What this task involves — Every line of the listing below is to be duplicated exactly, with the pictures left out.

Collected material —
--------
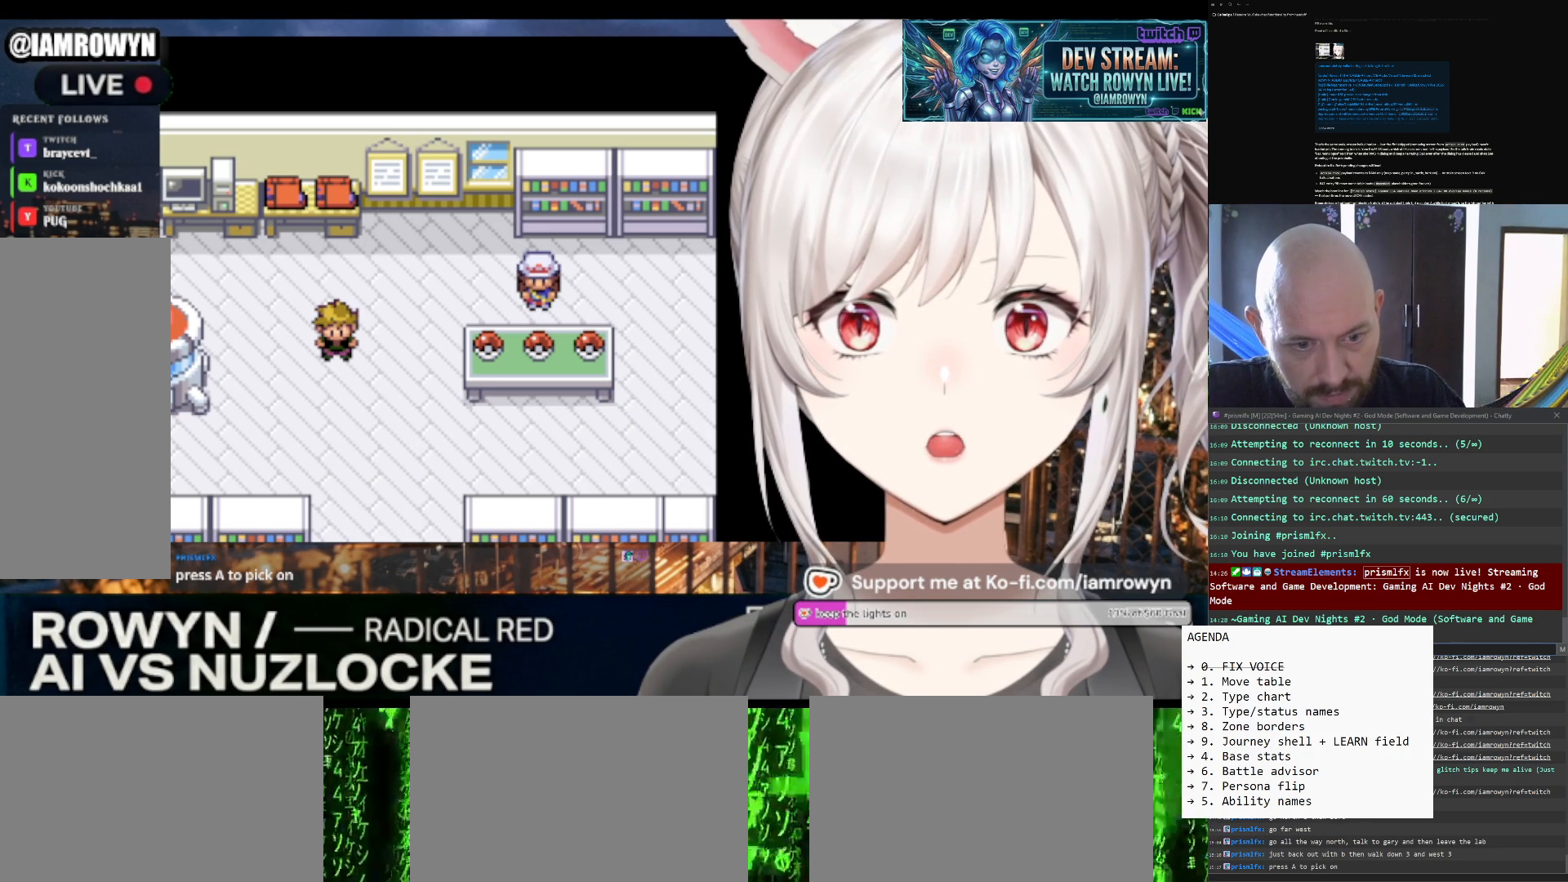
{"buttons": ["DPAD_DOWN"], "events": []}
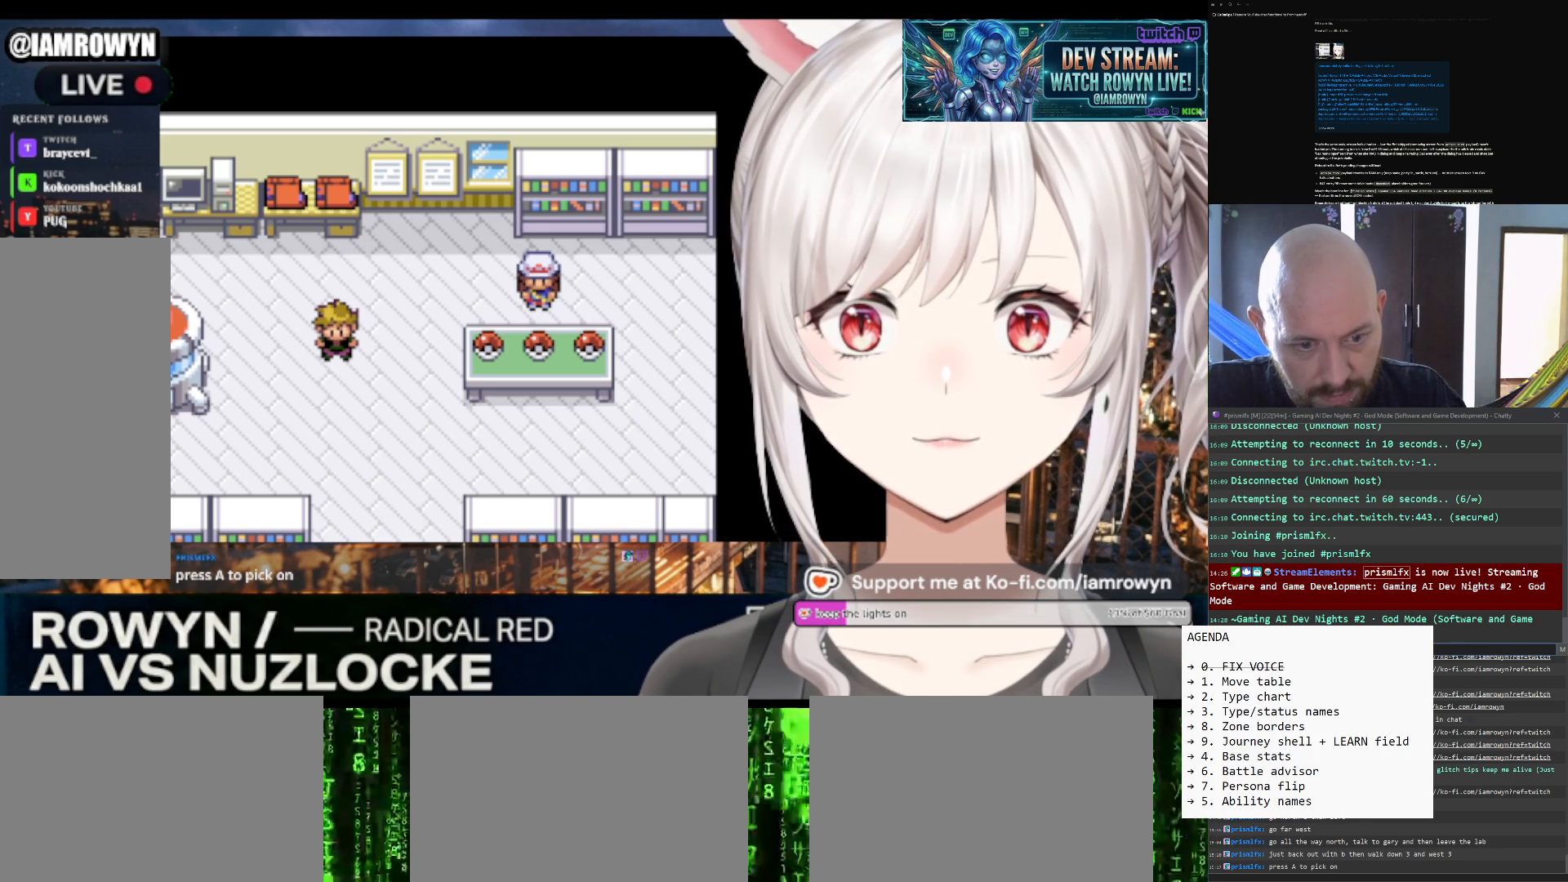
{"buttons": ["DPAD_DOWN"], "events": []}
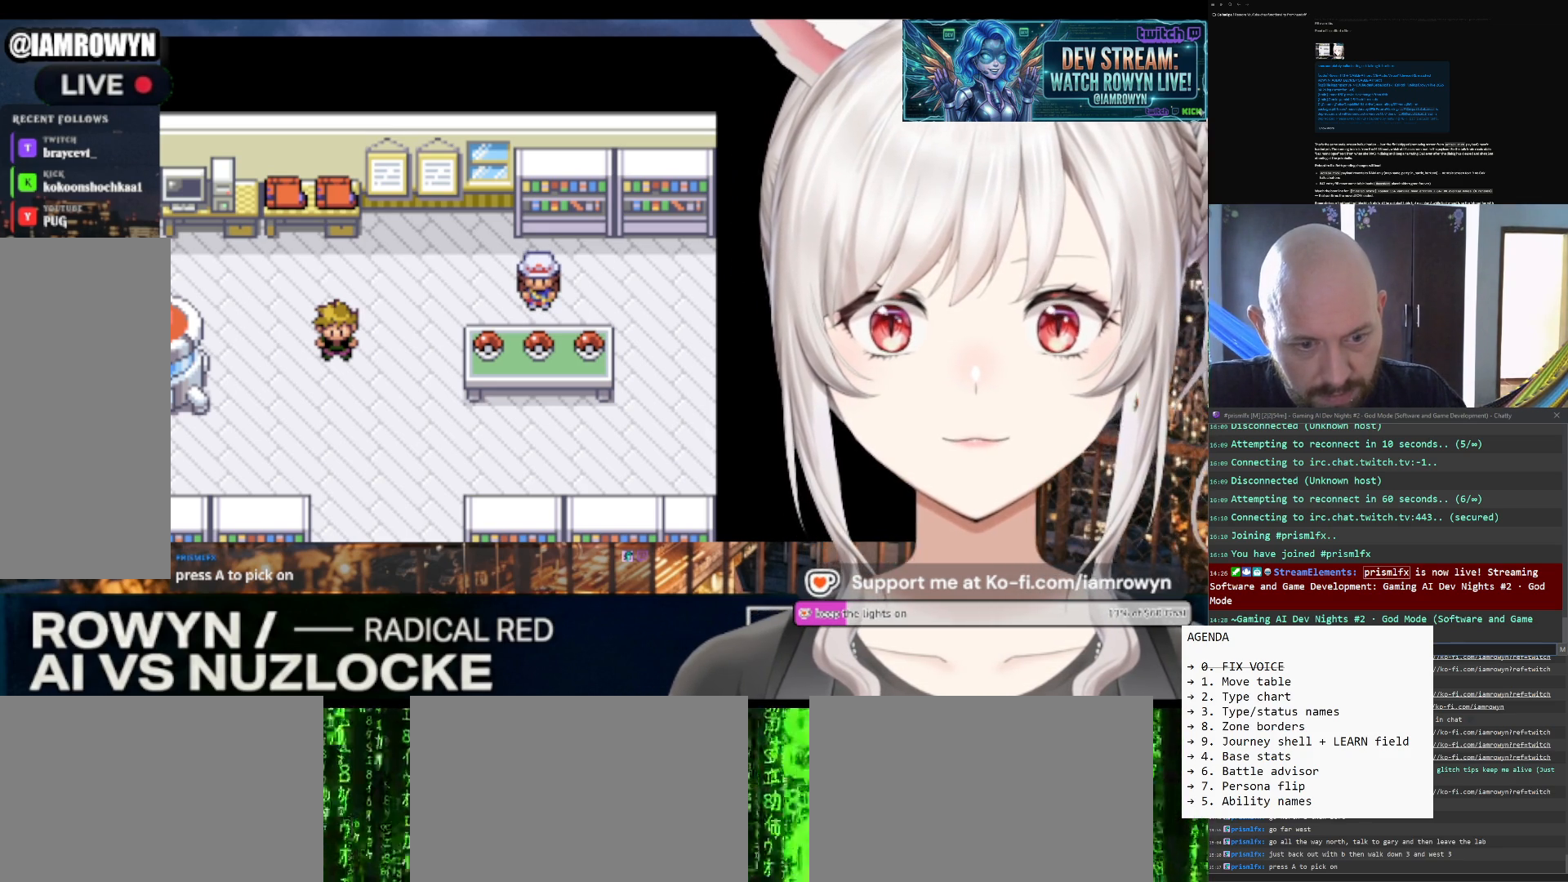
{"buttons": ["DPAD_DOWN"], "events": []}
--------
Answer space —
{"buttons": ["DPAD_DOWN"], "events": []}
{"buttons": ["DPAD_DOWN"], "events": []}
{"buttons": ["DPAD_DOWN"], "events": []}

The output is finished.